» **EXCERPT TO READ**
ICML 2009 Workshop on Numerical Mathematics in Machine Learning

NUMML 2009 Numerical Mathematics in Machine Learning


Most machine learning (ML) algorithms rely fundamentally on concepts of numerical mathematics. Standard reductions to black-box computational primitives do not usually meet real-world demands and have to be modified at all levels. The increasing complexity of ML problems requires layered approaches, where algorithms are components rather than stand-alone tools fitted individually with much human effort. In this modern context, predictable run-time and numerical stability behavior of algorithms become fundamental. Unfortunately, these aspects are widely ignored today by ML researchers, which limits the applicability of ML algorithms to complex problems, and therefore the practical scope of ML as a whole.

» **EXCERPTED DATA**
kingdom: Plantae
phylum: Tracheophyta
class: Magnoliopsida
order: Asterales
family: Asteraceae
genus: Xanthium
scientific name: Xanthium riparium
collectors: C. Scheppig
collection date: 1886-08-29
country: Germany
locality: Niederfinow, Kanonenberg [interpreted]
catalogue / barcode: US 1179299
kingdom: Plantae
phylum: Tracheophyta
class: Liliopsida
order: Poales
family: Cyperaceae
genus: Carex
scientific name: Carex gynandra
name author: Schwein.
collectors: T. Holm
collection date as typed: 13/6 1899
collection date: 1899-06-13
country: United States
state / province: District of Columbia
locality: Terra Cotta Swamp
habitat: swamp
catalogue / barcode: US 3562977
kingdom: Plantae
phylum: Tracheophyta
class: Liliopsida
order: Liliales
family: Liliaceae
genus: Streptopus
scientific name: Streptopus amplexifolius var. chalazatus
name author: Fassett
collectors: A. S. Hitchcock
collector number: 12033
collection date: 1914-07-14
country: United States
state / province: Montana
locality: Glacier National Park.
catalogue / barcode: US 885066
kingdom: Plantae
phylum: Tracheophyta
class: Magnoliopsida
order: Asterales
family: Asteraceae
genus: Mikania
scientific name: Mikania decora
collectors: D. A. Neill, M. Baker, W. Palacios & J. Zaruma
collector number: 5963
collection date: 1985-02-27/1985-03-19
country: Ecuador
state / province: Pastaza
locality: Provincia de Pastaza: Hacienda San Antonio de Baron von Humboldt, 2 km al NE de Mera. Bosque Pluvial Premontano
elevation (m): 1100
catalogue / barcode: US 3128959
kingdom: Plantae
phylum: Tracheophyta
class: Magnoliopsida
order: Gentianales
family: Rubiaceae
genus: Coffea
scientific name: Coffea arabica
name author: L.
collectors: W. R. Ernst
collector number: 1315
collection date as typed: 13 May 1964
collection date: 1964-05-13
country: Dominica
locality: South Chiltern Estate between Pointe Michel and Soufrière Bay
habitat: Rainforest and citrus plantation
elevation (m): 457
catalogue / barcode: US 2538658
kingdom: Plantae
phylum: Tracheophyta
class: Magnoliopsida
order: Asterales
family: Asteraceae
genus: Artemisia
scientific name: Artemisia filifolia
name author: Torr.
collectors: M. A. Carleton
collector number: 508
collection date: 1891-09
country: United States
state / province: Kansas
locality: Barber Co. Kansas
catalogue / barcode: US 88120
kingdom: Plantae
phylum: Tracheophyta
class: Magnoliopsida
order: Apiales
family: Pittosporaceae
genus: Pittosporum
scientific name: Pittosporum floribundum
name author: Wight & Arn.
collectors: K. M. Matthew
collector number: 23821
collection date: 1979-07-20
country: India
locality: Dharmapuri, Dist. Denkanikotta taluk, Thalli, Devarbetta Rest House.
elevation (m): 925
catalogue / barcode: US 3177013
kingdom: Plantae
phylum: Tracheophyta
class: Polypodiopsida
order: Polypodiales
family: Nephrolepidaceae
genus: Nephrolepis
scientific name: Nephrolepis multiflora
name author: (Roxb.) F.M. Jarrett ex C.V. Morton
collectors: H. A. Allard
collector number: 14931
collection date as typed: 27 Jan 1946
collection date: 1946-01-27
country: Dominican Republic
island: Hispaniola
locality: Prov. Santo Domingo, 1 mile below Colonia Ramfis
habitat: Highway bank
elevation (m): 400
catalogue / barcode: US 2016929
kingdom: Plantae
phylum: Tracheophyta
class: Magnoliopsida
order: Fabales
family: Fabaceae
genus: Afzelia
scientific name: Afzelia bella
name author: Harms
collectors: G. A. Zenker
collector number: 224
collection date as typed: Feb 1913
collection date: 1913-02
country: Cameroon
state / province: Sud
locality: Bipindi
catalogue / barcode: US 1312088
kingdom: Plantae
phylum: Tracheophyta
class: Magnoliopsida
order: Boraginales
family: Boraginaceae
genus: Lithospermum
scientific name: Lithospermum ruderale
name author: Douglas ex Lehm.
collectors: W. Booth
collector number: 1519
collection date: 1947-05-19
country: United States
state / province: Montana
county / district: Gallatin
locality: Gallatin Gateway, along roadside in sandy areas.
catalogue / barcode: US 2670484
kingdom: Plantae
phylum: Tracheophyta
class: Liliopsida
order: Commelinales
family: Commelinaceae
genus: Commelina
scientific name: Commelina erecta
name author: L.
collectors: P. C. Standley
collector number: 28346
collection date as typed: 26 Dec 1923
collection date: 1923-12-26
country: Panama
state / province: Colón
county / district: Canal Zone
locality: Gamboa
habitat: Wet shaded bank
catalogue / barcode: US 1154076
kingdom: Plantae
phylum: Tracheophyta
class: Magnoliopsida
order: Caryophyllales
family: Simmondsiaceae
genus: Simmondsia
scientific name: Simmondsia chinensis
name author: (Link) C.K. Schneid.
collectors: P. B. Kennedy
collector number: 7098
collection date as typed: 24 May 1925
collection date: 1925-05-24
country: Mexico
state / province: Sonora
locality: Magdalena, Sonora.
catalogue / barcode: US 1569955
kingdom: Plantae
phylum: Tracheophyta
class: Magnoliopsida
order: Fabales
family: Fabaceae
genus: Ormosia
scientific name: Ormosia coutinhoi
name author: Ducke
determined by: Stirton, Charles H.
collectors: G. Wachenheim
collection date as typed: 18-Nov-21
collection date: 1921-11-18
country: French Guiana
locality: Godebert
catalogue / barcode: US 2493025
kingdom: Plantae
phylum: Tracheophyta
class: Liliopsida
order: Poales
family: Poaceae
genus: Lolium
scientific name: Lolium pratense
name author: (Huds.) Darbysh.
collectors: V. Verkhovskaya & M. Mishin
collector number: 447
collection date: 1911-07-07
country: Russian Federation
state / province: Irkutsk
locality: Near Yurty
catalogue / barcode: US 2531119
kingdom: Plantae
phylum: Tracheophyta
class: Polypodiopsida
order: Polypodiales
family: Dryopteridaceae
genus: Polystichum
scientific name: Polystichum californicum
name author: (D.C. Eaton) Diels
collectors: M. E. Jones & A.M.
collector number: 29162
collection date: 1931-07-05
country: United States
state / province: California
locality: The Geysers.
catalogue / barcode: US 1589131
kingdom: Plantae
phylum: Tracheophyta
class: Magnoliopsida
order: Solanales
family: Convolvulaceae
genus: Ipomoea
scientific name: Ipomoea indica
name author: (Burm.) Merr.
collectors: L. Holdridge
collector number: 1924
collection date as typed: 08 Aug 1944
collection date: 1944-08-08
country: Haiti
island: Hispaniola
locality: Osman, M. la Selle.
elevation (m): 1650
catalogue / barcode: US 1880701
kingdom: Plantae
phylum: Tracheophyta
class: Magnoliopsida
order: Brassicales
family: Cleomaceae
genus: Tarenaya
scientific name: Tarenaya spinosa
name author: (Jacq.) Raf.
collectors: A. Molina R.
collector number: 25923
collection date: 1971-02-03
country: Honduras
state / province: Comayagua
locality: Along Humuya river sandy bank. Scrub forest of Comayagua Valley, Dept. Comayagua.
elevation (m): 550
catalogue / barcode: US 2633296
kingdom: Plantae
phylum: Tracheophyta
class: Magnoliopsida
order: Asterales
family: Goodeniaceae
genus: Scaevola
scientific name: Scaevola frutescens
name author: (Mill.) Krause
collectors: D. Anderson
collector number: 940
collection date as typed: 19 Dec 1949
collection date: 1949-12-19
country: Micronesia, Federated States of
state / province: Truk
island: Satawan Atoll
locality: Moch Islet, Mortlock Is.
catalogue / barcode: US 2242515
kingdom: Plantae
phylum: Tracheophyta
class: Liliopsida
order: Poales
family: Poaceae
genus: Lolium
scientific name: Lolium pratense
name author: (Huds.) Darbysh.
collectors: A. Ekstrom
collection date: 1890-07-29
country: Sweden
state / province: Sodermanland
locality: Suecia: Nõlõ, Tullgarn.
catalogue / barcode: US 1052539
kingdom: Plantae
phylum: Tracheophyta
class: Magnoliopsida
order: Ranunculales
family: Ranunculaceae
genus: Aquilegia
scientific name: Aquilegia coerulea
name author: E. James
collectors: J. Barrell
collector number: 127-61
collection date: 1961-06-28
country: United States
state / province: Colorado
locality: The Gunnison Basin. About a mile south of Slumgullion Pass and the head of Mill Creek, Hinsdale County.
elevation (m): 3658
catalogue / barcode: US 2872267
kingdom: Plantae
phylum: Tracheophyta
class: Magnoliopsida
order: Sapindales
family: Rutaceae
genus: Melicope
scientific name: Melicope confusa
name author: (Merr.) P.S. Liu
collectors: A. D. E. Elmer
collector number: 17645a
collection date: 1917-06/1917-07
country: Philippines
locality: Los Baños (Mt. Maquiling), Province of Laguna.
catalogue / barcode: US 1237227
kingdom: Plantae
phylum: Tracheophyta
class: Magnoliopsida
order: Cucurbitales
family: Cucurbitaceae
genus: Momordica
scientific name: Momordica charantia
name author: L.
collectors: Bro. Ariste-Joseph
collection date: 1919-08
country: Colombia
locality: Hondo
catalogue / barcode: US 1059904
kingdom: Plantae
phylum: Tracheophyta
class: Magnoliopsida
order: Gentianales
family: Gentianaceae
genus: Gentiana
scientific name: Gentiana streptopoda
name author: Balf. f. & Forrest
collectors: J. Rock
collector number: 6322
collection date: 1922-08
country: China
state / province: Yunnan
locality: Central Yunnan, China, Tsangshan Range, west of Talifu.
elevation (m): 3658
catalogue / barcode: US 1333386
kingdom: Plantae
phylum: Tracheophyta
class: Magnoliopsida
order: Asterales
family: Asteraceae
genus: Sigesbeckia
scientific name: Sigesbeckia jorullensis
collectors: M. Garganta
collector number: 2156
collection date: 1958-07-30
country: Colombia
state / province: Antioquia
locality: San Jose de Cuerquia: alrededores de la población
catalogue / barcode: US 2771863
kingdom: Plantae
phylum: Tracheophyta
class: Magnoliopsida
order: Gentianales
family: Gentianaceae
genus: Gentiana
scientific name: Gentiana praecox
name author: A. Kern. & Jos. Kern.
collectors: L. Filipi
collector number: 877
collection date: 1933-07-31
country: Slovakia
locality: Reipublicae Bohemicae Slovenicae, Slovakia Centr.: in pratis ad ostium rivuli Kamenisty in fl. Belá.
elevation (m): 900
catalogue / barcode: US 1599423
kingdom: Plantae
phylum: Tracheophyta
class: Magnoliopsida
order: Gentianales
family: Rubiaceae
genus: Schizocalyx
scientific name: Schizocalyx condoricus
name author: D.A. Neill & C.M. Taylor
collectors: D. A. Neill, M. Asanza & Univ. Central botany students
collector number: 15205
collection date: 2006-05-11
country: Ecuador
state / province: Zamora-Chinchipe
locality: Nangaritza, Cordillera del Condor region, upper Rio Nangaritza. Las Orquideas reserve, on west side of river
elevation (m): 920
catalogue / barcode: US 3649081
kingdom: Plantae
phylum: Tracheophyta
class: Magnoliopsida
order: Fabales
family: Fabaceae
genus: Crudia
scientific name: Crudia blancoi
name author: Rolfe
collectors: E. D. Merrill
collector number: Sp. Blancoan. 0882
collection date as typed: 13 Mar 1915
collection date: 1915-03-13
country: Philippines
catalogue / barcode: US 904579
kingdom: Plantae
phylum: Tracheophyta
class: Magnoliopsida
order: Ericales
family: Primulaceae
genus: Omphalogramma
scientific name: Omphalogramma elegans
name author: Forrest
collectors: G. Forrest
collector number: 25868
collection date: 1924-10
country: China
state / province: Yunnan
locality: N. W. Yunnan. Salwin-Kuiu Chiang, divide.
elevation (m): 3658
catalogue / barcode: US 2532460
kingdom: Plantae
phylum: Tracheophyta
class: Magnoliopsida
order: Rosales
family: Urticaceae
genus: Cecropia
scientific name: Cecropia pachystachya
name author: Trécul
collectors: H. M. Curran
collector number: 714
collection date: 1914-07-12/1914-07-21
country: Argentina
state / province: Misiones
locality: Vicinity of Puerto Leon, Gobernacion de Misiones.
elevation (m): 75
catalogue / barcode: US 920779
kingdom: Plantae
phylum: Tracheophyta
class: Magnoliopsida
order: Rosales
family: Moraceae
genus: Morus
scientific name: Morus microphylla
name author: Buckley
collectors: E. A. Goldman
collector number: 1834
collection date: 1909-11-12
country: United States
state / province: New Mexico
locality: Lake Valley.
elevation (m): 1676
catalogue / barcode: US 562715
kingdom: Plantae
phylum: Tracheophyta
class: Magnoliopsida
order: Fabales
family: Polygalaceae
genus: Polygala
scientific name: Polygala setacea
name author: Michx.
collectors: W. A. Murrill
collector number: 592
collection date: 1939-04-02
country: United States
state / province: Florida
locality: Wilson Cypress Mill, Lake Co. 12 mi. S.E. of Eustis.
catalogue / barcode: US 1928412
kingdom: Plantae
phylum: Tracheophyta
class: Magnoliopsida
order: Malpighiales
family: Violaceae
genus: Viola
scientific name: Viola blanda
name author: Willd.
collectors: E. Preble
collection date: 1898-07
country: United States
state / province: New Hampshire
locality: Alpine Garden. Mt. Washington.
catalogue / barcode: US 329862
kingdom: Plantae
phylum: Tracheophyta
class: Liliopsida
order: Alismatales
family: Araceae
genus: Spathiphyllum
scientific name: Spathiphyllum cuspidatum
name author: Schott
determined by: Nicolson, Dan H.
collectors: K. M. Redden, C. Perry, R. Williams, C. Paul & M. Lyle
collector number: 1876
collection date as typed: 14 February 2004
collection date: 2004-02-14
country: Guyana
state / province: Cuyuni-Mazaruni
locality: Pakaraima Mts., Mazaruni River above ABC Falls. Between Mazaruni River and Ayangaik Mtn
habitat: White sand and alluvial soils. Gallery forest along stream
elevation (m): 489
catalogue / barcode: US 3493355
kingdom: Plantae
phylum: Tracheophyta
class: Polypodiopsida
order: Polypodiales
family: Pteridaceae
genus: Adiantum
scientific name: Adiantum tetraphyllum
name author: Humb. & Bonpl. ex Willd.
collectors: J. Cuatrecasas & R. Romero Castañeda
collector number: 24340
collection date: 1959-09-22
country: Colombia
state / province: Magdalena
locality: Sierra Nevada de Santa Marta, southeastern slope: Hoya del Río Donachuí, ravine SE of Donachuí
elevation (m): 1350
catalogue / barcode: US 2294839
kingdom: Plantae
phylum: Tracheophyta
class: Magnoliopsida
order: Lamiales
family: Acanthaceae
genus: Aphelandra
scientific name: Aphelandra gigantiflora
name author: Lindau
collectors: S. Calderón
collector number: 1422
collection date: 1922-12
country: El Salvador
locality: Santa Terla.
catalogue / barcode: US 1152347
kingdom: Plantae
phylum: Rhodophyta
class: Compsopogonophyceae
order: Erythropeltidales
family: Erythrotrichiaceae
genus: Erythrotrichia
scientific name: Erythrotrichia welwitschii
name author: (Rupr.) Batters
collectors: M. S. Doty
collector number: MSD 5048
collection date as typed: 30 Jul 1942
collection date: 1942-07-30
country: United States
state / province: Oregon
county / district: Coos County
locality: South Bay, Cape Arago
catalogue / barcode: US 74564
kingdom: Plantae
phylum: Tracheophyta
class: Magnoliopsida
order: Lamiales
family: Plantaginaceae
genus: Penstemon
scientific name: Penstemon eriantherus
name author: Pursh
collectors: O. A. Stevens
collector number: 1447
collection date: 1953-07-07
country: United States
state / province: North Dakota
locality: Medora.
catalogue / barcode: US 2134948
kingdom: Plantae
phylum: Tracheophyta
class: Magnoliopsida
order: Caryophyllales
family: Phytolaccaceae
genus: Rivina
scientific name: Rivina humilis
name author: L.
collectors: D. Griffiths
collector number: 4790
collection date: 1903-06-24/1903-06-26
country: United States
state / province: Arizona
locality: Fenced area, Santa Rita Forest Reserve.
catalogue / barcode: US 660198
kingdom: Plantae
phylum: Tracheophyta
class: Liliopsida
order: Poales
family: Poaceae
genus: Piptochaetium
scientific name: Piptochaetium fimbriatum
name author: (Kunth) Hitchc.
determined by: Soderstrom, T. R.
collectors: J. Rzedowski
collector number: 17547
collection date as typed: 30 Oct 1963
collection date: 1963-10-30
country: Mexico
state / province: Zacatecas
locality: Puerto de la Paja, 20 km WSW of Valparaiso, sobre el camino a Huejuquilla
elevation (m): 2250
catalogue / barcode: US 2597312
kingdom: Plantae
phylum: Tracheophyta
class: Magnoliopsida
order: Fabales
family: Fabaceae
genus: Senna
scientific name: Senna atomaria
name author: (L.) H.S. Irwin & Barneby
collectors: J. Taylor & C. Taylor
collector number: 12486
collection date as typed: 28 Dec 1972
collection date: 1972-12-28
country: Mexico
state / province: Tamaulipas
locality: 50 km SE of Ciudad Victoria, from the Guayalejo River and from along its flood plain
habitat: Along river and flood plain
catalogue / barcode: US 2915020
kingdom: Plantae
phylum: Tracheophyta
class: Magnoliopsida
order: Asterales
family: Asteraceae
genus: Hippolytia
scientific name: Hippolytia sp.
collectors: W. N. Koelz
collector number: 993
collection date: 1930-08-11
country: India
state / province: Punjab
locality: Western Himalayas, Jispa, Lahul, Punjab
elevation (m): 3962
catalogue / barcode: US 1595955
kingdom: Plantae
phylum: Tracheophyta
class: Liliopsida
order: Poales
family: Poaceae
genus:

» **GOALS**
1. Reproduce the NUMML 2009 workshop description from "ICML 2009 Workshop" up to and including "as a whole.".
2. According to the NUMML 2009 workshop description, which two aspects of algorithms become fundamental in the modern context of layered approaches?

» **WORKED ANSWERS**
1.
ICML 2009 Workshop on Numerical Mathematics in Machine Learning

NUMML 2009 Numerical Mathematics in Machine Learning


Most machine learning (ML) algorithms rely fundamentally on concepts of numerical mathematics. Standard reductions to black-box computational primitives do not usually meet real-world demands and have to be modified at all levels. The increasing complexity of ML problems requires layered approaches, where algorithms are components rather than stand-alone tools fitted individually with much human effort. In this modern context, predictable run-time and numerical stability behavior of algorithms become fundamental. Unfortunately, these aspects are widely ignored today by ML researchers, which limits the applicability of ML algorithms to complex problems, and therefore the practical scope of ML as a whole.

2. Predictable run-time and numerical stability behavior.